The results of the trial were published in the New England Journal of Medicine, and presented at the European Association for the Study of Diabetes (EASD) 53rd annual meeting in Lisbon, Portugal.

“The clinically meaningful and statistically significant effects of sotagliflozin on glucose control (A1C) were achieved with a similar rate of severe hypoglycemia while reducing weight and blood pressure in hypertensive patients with type 1 diabetes,” said Dr. Satish Garg, lead investigator of inTandem3, Professor of Medicine and Pediatrics. “The combination of these effects provides a differentiated drug profile and the opportunity for sotagliflozin to transform the treatment paradigm as a novel oral adjunct to insulin therapy in this patient population.”

Lexicon reported that twice as many patients taking sotagliflozin responded to treatment, compared to the placebo.

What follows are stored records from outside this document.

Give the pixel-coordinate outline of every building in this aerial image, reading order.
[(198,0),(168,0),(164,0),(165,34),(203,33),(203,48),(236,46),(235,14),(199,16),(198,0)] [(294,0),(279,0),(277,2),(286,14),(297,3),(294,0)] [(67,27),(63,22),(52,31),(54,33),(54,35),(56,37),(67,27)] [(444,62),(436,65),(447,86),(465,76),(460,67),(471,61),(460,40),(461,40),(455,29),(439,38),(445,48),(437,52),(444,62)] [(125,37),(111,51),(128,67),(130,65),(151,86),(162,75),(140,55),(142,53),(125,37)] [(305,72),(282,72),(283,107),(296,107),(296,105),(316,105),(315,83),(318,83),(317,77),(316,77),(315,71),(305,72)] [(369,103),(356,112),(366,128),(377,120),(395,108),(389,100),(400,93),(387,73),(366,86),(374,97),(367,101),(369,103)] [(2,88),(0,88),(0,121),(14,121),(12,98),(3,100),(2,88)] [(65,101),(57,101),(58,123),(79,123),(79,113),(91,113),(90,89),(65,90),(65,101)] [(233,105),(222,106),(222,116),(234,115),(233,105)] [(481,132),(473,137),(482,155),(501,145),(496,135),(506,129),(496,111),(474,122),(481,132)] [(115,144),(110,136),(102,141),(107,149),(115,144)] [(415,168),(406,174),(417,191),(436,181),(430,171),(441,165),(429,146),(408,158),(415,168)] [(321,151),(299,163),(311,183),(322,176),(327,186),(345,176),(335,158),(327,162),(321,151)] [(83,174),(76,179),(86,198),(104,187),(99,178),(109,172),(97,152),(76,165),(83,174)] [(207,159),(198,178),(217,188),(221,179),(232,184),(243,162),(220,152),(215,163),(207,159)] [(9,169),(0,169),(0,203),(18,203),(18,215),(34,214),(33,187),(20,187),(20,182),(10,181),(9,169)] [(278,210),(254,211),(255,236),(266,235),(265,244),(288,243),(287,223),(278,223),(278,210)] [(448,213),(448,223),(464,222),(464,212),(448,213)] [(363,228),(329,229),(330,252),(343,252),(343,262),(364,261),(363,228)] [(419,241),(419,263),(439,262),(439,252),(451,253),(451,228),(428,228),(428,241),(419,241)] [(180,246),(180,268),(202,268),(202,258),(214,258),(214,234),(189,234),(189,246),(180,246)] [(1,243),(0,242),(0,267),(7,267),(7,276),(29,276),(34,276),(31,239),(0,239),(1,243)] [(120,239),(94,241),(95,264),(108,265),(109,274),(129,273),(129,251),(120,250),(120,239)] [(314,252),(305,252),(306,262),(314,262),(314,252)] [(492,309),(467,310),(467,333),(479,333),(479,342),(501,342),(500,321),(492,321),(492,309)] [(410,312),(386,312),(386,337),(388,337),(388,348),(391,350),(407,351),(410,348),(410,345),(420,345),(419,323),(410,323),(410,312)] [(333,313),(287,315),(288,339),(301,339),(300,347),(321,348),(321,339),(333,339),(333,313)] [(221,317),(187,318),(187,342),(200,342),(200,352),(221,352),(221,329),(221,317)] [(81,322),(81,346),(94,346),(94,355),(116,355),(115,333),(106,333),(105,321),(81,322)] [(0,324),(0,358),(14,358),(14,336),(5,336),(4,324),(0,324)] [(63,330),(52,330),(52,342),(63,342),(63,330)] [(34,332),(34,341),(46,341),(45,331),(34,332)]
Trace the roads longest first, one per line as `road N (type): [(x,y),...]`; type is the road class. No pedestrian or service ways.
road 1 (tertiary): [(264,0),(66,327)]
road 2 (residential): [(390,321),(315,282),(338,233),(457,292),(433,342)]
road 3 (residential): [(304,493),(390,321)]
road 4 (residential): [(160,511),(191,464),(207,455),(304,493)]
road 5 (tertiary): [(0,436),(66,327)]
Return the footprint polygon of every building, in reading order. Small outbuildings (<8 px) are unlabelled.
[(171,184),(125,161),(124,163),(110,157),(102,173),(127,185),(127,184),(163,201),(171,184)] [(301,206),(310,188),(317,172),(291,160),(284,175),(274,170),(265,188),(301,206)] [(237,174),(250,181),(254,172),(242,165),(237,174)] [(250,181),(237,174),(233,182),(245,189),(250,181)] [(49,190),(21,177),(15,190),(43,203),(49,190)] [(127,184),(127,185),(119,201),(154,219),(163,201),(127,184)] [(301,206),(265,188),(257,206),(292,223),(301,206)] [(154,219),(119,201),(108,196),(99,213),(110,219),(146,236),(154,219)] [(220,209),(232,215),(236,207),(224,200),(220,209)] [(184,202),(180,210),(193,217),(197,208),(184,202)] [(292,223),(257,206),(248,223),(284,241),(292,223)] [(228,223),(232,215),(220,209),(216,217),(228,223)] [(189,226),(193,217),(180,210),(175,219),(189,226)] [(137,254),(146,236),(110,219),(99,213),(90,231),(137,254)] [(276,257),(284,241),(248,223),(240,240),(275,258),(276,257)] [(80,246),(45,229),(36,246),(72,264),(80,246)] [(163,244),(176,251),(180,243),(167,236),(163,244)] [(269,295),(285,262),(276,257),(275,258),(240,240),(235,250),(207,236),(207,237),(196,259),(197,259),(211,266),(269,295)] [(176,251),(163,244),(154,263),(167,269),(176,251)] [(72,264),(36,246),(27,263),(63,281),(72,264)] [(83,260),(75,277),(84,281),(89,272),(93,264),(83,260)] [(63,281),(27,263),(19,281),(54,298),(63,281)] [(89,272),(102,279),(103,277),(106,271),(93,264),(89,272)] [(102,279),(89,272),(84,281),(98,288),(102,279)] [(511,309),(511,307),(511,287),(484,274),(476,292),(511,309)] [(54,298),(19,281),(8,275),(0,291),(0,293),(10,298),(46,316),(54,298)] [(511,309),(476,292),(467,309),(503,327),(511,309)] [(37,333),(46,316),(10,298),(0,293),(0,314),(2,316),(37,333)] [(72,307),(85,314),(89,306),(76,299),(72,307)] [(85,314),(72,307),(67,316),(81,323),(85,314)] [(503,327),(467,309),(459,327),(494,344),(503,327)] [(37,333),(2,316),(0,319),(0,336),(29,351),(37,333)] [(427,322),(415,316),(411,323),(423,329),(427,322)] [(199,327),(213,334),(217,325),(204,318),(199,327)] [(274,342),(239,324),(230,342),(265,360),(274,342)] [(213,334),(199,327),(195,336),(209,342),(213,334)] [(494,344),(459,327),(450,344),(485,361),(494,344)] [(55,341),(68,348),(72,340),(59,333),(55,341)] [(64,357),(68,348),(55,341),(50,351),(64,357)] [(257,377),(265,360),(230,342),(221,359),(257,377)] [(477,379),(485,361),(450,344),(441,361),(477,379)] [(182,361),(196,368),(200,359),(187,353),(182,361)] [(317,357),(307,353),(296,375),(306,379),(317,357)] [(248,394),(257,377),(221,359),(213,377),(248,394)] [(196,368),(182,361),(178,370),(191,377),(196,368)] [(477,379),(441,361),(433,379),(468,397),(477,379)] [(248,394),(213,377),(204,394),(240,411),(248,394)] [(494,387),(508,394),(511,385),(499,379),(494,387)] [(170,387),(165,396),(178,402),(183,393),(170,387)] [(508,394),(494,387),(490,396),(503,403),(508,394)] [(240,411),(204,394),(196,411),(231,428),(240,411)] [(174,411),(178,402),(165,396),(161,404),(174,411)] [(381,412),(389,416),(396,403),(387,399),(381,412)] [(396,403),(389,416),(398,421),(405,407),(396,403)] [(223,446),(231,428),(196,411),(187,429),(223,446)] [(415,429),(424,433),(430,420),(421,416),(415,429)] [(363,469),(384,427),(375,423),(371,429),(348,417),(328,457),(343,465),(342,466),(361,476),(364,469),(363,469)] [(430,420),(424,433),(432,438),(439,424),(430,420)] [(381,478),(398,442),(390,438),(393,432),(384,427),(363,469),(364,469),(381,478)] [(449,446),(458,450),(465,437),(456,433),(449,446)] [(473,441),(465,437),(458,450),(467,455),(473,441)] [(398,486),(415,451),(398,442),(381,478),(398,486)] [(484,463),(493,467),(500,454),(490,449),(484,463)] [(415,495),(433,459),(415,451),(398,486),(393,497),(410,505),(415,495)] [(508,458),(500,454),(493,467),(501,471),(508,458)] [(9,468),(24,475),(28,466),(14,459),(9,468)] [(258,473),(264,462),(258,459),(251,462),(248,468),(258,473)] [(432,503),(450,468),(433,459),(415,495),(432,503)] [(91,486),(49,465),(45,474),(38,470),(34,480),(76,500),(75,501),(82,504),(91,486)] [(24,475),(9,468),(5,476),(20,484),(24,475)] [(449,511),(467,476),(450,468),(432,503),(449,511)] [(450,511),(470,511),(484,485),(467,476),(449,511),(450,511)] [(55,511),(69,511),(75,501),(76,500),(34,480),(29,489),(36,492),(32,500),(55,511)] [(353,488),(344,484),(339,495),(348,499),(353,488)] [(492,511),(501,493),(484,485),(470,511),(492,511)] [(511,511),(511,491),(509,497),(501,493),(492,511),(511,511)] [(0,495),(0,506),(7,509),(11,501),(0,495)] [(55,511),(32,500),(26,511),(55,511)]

In addition, the treatment was found to be superior to the placebo on all secondary endpoints, including body weight and blood pressure.

“Managing type 1 diabetes can be very challenging for patients and their caregivers and as a clinician treating patients with this condition, these positive results bring promise for our ability to improve lives,” said Garg.

After 24 weeks of treatment, sotagliflozin also reduced the bolus insulin used by patients to control their condition by 3.9 IU per day, compared to 1.1 for patients given the placebo. This data, in addition to the favourable safety profile, suggests that sotagliflozin could be a beneficial add-on therapy to injected insulin for type 1 diabetes management.

“Despite treatment with insulin analogues, approximately 70% of patients with type 1 diabetes do not reach the desired glycemic A1C target of <7.0%,” said Juliana Oliveira, Vice President and Global Project Head for Sotagliflozin, Sanofi. “These outcomes further highlight the large unmet need for new oral medications that can be added to insulin, and publication of these results in the New England Journal of Medicine will increase awareness of this need.”

Sanofi is reportedly planning to file for global regulatory approval in early 2018.